In the weeks before her death, 17-year-old Samantha Heller told friends and family that she was pregnant, court documents show.
She even hinted that the baby didn't belong to Ben Klinger, her longtime on-and-off-again boyfriend, the documents show.
Klinger, 19, came to hear of those revelations — and documents indicate the pregnancy perhaps was his motive to kill Heller.
On Dec. 4, police allege, Klinger intentionally crashed his car on Route 283 in Rapho Township with the aim of killing the McCaskey High School senior. When the crash didn't stop Keller's breathing, Klinger did by sitting on her head and torso, police allege.
Lancaster County District Attorney Craig Stedman said Thursday that an autopsy revealed that Heller wasn't pregnant.
Also Thursday, Stedman said a first-degree murder conviction will be sought against Klinger.
Stedman wouldn't comment on whether the believed pregnancy was a definite motive, but Klinger's arrest affidavit seems to insist on that.
The pregnancy is mentioned in several paragraphs of the lengthy affidavit.
Klinger told emergency personnel after the crash that he had Heller lay down in the back seat, unbelted, because she was pregnant and more comfortable while traveling, the affidavit shows.
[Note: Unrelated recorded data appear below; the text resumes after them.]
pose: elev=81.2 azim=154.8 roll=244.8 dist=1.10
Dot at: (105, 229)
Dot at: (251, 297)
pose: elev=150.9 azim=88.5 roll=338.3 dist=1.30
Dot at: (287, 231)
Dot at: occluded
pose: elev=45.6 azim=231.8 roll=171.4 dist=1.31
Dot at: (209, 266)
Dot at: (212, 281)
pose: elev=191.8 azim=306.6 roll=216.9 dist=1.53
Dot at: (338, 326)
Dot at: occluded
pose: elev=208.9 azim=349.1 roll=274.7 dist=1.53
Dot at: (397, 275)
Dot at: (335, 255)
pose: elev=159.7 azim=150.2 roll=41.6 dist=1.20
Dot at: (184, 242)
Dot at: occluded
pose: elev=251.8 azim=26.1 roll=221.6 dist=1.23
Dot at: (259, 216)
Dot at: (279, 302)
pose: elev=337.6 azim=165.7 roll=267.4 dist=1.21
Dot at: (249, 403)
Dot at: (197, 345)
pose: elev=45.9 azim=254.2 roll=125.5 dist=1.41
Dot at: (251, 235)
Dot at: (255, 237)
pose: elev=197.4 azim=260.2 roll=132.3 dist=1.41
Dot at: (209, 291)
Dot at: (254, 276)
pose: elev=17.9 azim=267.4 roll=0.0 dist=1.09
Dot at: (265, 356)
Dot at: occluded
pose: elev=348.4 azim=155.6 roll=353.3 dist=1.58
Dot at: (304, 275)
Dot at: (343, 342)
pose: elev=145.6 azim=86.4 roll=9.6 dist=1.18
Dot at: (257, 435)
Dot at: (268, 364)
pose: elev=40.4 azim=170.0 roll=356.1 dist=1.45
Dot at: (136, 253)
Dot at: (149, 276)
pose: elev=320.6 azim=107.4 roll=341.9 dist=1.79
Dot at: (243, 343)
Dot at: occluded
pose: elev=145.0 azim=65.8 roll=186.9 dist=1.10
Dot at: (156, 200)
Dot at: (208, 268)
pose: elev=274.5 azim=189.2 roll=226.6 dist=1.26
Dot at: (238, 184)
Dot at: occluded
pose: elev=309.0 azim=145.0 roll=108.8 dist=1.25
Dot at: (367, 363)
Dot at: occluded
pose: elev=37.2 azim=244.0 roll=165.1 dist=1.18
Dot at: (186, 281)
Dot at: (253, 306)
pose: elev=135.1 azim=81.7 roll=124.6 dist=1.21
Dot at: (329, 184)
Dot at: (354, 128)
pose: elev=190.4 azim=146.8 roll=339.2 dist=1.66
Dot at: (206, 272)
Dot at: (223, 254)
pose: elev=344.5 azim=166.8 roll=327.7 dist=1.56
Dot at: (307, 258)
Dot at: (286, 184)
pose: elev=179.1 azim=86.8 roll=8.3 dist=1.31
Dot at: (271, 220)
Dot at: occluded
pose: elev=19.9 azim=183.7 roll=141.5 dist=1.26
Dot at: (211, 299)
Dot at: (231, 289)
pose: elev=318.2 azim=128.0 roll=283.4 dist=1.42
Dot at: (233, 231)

Klinger lied about that; evidence showed Heller was in the front seat at the time of the crash.
In the affidavit, Klinger is portrayed as a jealous, controlling and abusive partner to Heller.
Investigators acknowledge the believed pregnancy as a possible motive, but didn't elaborate. Nor did they reveal specifics about what Klinger and Heller discussed in the car — if they are known — before Klinger veered into a guardrail at speeds of more than 100 mph.
On Friday, Klinger became the first person in Lancaster County to be charged with straight homicide for a vehicle crash-related death.
And Stedman says the plan is to prosecute the case as first-degree murder.
"He is charged with criminal homicide, generally," the district attorney said Thursday, "but we will prosecute the case as first-degree murder for having the intent to kill."
Klinger, of Elizabethtown, is charged with crashing the car, then smothering Heller when he realized she survived the crash.
An autopsy determined that Heller died of multiple traumatic injuries and asphyxia — the latter consistent with Heller being sat on, a forensic pathologist found.
Klinger, a 2011 Lancaster Mennonite graduate, is being held at Lancaster County Prison without bail.
He's charged with homicide, homicide by vehicle and a number of related offenses. Typically, drivers are only charged with homicide by vehicle — not the catch-all count of homicide — when found culpable in a fatal crash.